INFORMATION GIVEN: Begin

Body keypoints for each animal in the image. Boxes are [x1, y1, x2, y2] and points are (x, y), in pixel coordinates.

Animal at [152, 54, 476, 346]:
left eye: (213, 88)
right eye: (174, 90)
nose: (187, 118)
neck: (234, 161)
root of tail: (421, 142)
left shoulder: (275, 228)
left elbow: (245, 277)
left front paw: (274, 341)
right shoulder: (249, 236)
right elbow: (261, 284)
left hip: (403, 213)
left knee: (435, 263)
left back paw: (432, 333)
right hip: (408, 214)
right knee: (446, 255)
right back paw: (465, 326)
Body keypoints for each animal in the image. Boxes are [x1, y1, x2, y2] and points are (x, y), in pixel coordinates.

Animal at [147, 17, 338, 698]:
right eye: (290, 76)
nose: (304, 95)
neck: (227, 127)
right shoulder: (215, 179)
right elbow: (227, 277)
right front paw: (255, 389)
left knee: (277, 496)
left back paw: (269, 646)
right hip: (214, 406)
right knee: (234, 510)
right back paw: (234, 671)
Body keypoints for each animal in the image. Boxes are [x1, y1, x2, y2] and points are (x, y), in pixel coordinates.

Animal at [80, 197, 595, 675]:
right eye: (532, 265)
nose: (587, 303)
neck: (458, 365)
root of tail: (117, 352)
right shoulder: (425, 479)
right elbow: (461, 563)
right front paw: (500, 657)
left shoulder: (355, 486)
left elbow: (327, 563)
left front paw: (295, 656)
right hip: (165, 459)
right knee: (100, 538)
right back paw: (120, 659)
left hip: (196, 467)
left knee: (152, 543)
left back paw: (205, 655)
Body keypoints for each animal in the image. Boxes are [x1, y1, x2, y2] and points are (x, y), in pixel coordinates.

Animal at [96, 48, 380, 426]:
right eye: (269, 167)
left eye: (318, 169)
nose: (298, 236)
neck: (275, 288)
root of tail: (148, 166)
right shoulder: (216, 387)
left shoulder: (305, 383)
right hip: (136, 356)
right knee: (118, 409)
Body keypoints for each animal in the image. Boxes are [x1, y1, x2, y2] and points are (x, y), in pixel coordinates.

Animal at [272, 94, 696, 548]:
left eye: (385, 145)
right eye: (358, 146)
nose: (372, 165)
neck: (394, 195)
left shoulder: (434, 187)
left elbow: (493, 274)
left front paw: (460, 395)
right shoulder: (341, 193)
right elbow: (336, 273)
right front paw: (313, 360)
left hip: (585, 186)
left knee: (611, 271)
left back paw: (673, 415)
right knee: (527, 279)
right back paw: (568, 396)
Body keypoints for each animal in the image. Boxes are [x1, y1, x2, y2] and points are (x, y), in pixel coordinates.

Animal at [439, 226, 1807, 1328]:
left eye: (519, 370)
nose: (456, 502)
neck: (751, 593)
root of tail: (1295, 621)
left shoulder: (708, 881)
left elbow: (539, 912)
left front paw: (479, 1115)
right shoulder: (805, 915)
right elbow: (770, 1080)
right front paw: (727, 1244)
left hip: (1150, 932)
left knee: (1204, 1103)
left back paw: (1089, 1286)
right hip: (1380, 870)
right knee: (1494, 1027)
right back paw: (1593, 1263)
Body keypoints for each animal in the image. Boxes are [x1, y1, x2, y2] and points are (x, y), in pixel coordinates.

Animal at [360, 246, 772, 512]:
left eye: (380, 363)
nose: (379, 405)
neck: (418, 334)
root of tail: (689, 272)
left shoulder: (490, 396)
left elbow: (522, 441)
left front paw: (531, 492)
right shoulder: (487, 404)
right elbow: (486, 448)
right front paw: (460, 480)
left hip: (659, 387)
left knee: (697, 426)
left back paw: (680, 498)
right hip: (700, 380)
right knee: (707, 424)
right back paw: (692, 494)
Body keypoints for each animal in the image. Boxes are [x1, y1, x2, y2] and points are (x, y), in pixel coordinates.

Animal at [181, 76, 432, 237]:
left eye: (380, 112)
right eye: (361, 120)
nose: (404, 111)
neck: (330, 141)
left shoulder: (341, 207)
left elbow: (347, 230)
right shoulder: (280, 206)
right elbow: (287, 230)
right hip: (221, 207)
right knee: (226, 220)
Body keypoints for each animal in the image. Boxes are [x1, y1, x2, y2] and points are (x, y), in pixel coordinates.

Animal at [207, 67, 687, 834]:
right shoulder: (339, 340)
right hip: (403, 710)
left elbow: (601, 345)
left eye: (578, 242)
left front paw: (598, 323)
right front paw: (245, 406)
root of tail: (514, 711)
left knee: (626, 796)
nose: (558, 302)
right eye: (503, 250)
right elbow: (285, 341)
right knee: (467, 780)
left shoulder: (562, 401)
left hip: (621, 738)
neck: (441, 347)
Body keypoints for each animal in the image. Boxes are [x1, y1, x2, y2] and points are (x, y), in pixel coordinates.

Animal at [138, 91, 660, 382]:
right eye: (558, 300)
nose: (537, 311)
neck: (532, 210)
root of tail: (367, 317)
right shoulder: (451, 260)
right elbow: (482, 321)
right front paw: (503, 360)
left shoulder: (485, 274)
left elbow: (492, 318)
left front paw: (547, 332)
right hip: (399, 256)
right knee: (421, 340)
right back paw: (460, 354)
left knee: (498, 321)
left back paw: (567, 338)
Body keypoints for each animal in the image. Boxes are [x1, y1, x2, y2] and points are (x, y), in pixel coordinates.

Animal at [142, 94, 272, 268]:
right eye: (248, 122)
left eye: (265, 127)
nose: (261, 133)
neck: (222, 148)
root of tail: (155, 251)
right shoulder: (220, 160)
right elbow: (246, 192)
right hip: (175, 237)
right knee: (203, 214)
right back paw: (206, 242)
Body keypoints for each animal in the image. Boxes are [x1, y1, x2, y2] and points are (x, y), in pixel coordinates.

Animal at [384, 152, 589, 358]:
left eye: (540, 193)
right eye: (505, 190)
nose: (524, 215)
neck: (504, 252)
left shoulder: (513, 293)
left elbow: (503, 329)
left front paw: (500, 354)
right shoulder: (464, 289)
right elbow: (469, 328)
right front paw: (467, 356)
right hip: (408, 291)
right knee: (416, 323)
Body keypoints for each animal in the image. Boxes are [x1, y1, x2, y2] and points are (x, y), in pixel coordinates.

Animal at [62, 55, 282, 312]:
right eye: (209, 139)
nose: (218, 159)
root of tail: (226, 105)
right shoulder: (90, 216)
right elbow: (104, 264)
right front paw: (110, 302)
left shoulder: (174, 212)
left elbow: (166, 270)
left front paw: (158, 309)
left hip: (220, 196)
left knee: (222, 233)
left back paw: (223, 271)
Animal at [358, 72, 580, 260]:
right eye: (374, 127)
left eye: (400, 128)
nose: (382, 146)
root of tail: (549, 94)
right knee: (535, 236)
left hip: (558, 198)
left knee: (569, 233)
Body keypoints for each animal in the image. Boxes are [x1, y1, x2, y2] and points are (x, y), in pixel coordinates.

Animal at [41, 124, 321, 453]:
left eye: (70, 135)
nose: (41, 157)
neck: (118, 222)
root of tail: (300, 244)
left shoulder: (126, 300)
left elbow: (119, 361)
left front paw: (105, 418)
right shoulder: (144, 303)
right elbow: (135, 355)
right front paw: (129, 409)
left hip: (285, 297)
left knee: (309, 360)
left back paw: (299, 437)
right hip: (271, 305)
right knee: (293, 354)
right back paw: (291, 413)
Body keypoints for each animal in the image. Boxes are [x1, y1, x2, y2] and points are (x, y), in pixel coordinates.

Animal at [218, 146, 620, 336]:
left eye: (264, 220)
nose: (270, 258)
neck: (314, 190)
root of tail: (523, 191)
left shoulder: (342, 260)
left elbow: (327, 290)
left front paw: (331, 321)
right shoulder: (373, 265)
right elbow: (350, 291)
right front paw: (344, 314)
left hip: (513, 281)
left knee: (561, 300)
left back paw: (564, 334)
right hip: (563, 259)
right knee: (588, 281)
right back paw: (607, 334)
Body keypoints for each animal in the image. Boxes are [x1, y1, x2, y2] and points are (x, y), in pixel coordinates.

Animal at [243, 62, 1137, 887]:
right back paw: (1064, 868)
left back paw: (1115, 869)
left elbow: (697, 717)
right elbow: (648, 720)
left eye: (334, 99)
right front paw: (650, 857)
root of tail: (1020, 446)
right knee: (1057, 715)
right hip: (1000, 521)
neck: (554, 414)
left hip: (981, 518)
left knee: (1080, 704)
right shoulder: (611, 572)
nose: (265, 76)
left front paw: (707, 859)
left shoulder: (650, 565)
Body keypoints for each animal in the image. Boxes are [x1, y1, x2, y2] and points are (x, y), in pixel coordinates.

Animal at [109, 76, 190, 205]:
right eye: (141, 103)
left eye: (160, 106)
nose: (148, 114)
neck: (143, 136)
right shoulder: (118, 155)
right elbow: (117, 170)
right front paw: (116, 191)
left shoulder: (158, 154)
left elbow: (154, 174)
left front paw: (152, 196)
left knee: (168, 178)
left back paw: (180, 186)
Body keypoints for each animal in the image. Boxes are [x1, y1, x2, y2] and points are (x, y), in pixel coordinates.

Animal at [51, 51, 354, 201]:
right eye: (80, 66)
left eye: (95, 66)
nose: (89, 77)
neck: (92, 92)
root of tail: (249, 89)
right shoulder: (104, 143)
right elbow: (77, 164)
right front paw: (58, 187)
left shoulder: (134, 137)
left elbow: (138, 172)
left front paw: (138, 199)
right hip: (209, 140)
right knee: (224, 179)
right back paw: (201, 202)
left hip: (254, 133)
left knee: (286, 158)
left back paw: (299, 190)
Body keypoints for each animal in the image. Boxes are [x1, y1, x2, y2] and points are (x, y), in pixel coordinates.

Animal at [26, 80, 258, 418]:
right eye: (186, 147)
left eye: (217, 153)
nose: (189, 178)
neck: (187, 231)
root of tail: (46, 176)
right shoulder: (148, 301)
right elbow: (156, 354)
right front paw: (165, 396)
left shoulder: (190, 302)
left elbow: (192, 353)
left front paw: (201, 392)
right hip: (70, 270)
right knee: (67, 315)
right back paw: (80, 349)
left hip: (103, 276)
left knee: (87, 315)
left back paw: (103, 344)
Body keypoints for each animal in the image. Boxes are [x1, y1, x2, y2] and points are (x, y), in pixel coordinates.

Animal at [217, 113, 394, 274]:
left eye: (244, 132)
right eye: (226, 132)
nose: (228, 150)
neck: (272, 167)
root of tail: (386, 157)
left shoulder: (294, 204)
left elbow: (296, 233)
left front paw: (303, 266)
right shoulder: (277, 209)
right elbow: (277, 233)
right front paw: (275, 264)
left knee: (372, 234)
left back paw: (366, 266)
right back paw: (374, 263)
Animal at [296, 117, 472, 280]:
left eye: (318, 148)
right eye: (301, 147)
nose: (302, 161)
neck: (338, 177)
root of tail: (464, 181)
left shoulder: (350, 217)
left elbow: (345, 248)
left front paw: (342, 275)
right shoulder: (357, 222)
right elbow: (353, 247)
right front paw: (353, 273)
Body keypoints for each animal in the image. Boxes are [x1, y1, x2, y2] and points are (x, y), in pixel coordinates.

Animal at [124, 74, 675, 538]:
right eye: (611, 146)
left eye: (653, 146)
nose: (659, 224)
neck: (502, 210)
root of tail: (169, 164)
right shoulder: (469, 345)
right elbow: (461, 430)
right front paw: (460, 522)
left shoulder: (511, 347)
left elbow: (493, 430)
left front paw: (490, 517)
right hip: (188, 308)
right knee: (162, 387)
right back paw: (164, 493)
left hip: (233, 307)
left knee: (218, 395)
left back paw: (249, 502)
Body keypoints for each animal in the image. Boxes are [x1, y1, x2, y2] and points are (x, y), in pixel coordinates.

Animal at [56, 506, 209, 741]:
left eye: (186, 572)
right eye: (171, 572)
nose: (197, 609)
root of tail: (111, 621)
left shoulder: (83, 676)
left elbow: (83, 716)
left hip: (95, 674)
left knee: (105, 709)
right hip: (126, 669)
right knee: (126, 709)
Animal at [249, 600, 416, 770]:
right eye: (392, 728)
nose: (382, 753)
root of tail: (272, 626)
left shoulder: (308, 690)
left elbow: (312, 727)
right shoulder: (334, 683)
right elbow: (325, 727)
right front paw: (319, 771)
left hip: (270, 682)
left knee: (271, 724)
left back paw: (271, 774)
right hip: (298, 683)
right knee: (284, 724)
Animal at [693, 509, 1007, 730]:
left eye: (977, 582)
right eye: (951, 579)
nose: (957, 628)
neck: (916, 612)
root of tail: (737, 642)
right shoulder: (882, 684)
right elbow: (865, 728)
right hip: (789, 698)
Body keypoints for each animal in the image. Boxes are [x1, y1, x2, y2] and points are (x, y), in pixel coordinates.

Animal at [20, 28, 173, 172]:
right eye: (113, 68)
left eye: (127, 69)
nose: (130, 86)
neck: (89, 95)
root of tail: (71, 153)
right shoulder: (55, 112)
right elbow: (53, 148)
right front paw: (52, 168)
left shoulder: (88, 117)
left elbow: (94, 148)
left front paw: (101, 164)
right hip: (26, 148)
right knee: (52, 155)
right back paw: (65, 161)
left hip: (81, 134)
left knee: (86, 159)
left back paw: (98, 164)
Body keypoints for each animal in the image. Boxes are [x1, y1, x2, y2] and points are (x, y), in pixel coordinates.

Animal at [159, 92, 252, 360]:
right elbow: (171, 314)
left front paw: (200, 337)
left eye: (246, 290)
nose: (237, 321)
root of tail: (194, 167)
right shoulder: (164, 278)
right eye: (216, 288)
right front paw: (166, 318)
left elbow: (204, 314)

INFORMATION GIVEN: End

# WHAT YOU NEED TO DO
Write out only the lines from the very start of the entries above to the line that includes "right eye: (532, 265)", both ends included, each one unchanged.

# EXERCISE SOLUTION
Body keypoints for each animal in the image. Boxes are [x1, y1, x2, y2] and points are (x, y), in pixel coordinates.

Animal at [152, 54, 476, 346]:
left eye: (213, 88)
right eye: (174, 90)
nose: (187, 118)
neck: (234, 161)
root of tail: (421, 142)
left shoulder: (275, 228)
left elbow: (245, 277)
left front paw: (274, 341)
right shoulder: (249, 236)
right elbow: (261, 284)
left hip: (403, 213)
left knee: (435, 263)
left back paw: (432, 333)
right hip: (408, 214)
right knee: (446, 255)
right back paw: (465, 326)
Body keypoints for each animal in the image. Boxes are [x1, y1, x2, y2] and points are (x, y), in pixel coordinates.

Animal at [147, 17, 338, 698]:
right eye: (290, 76)
nose: (304, 95)
neck: (227, 127)
right shoulder: (215, 179)
right elbow: (227, 277)
right front paw: (255, 389)
left knee: (277, 496)
left back paw: (269, 646)
right hip: (214, 406)
right knee: (234, 510)
right back paw: (234, 671)
Body keypoints for each animal in the image. Boxes are [x1, y1, x2, y2] and points are (x, y), in pixel coordinates.

Animal at [80, 197, 595, 675]:
right eye: (532, 265)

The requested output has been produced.